On 4 December 1913 Mrs Pankhurst was arrested at Plymouth on her return to England from America, where she had been on a speaking tour. She was released after a hunger strike and went to Paris, where her daughter Christabel Pankhurst had fled the previous year to avoid arrest. Mrs Pankhurst was rearrested in Dover on her return, and went on a hunger, thirst and sleep strike. Protesting against her treatment, suffragettes burned a timber yard at Devonport, near Plymouth, on 15 December. The message, “Our reply to the torture of Mrs Pankhurst, and her cowardly arrest at Plymouth” was left at the scene. A second card left at the scene read, “How dare you arrest Mrs Pankhurst and allow Sir Edward Carson and Mr Bonar Law to go free?”  

Edward Carson and Andrew Bonar Law were leaders of the Ulster Unionist movement, which was pledged to resist Irish Home Rule by force; the armed Ulster Volunteer Force was formed in 1912. When the Bishop of London condemned suffragette militancy, Mrs Pankhurst protested, “Why does he condemn militancy on the part of women while, presumably, he approves (since he remains silent) the preparations made by men in Ireland to destroy, not only property, but human life?” 

The WSPU attempted to petition the King on 21 May 1914, but were turned away from Buckingham Palace by cordons of police. It was a violent affair, with mounted police  charges and brutal treatment of the women by police officers and men in the crowd. Sylvia Pankhurst called it a “day of woman bating indeed”. Mrs Pankhurst was arrested and taken to Holloway. She was released after a five day hunger and thirst strike. Sixty six women and two men were also arrested, and when they appeared in court the next morning there were noisy demonstrations inside and outside, and eight more arrests were made. The protests continued over the next few days. Pictures were slashed at the National Gallery, a mummy case broken at the British Museum, and a portrait of the King in the Royal Scottish Academy was damaged.  

Yet, as Mrs Pankhurst pointed out, while the King refused to receive militant women, on 24 July 1914 he received a deputation of militant men led by Edward Carson during a  conference at Buckingham Palace to discuss the situation in Ireland. Members of Sylvia Pankhurst’s East End Suffrage Federation picketed outside with posters saying “The King must call a conference on Votes for Women”. 

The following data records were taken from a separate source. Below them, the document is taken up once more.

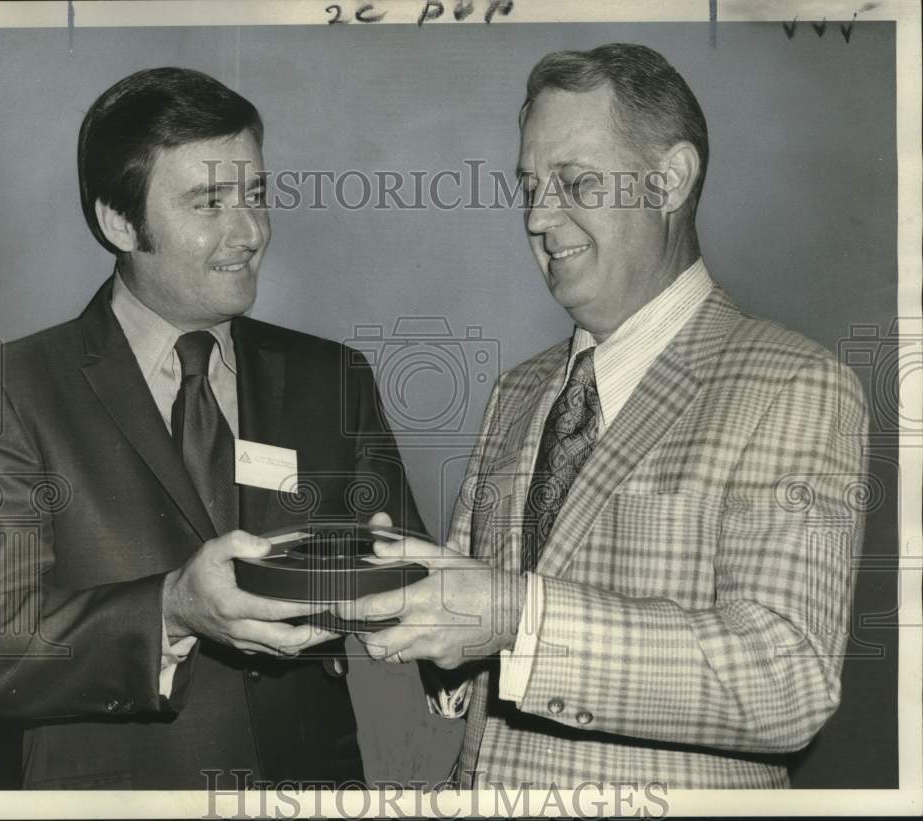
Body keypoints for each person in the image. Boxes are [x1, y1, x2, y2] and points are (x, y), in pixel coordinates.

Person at [338, 44, 870, 789]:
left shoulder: (795, 385)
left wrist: (514, 616)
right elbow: (476, 651)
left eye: (576, 182)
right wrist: (404, 604)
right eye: (528, 186)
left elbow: (785, 680)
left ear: (670, 180)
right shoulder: (518, 392)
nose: (538, 216)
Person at [0, 67, 423, 790]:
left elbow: (408, 581)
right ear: (118, 220)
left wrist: (399, 594)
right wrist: (170, 608)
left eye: (256, 195)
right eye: (210, 201)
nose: (251, 232)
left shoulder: (336, 378)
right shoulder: (12, 390)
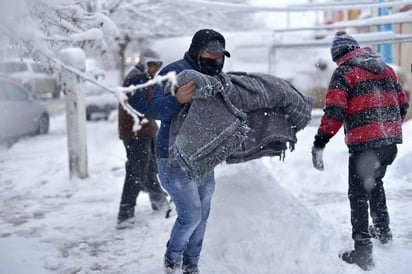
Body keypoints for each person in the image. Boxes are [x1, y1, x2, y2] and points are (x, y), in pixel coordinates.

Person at [128, 29, 230, 274]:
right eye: (211, 53)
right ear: (197, 50)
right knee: (191, 215)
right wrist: (177, 99)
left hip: (204, 157)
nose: (216, 59)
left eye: (220, 55)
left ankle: (191, 263)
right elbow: (154, 110)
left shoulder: (216, 78)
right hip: (174, 157)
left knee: (203, 215)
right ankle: (173, 258)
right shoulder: (173, 73)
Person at [311, 31, 409, 271]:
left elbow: (334, 112)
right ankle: (383, 232)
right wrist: (387, 128)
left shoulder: (344, 72)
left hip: (365, 145)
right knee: (375, 184)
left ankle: (363, 252)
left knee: (358, 195)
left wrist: (320, 142)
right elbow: (402, 104)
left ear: (338, 56)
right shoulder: (386, 69)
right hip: (389, 143)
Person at [116, 48, 169, 229]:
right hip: (135, 132)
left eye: (157, 65)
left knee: (149, 167)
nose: (155, 68)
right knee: (136, 171)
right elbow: (138, 105)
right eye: (152, 64)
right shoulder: (136, 79)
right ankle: (125, 214)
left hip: (145, 130)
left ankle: (159, 201)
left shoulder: (144, 77)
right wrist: (159, 106)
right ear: (145, 63)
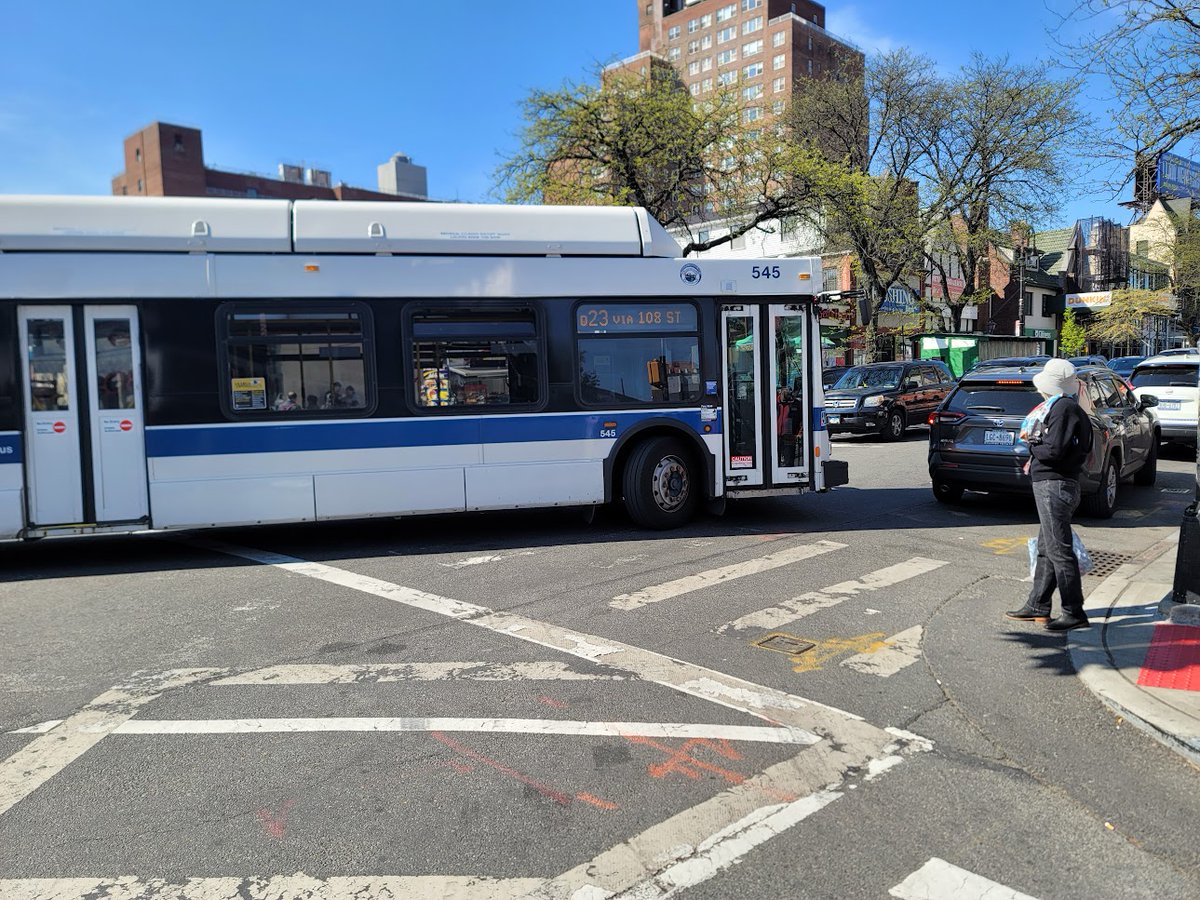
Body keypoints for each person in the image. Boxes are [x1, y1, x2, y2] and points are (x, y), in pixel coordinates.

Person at [1006, 359, 1094, 631]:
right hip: (1056, 484)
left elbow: (1054, 450)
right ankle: (1038, 604)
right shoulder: (1068, 407)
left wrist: (1033, 445)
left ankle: (1073, 610)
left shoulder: (1063, 408)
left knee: (1058, 550)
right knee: (1047, 548)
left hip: (1055, 485)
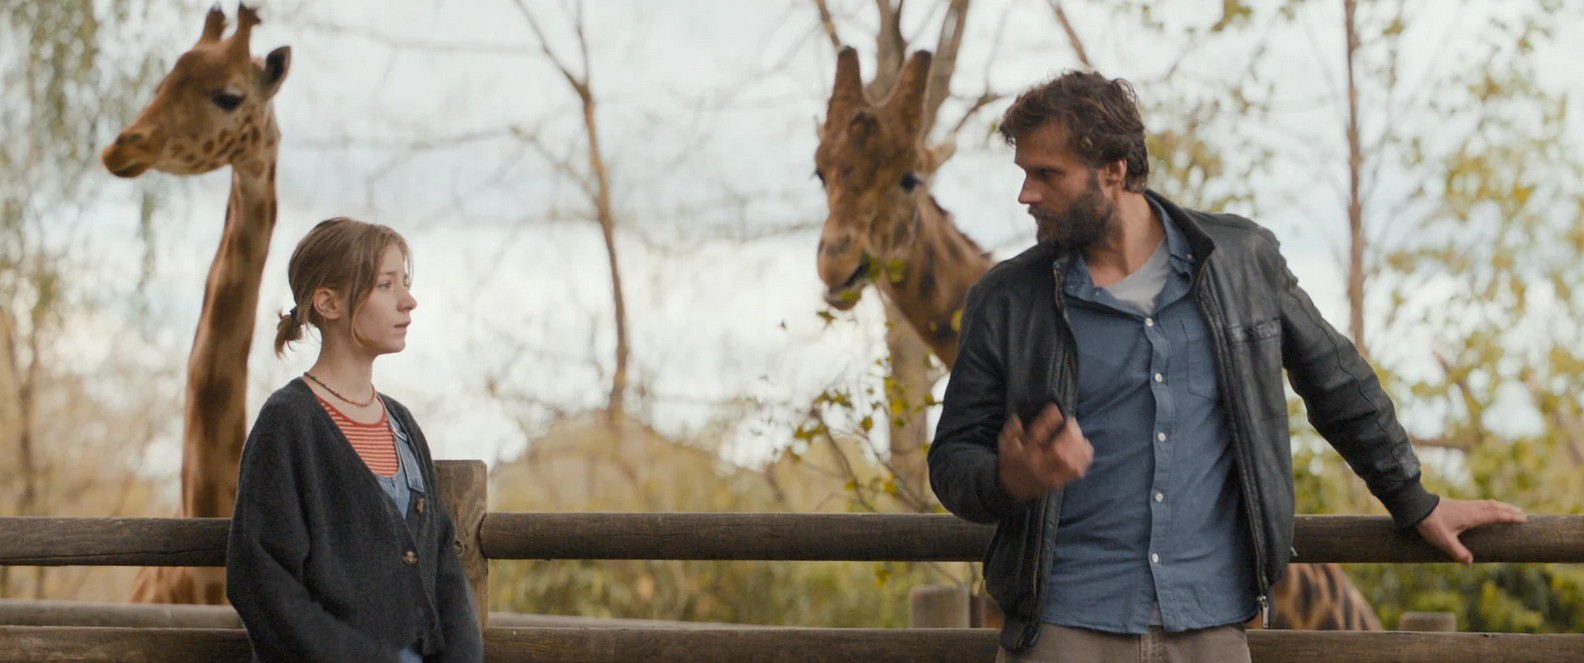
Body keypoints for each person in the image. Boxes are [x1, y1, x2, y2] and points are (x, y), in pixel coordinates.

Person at [927, 71, 1526, 661]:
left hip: (1211, 626)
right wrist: (1013, 479)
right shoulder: (1006, 300)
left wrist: (1414, 500)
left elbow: (1337, 382)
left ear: (1113, 169)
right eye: (1024, 173)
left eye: (1046, 174)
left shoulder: (1241, 262)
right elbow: (954, 461)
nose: (1026, 194)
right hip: (1062, 631)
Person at [226, 217, 483, 662]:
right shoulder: (287, 424)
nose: (409, 301)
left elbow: (443, 564)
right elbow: (262, 582)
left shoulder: (401, 424)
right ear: (328, 302)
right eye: (386, 285)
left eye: (405, 283)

The King did not call a conference on votes for women, and the WSPU continued to protest about the double standard. Men, Mrs Pankhurst said, “have decided that it is entirely right and proper for men to fight for their liberties and their rights, but that it is not right and proper for women to fight for theirs…Well, the Suffragettes absolutely repudiate that double standard of morals.”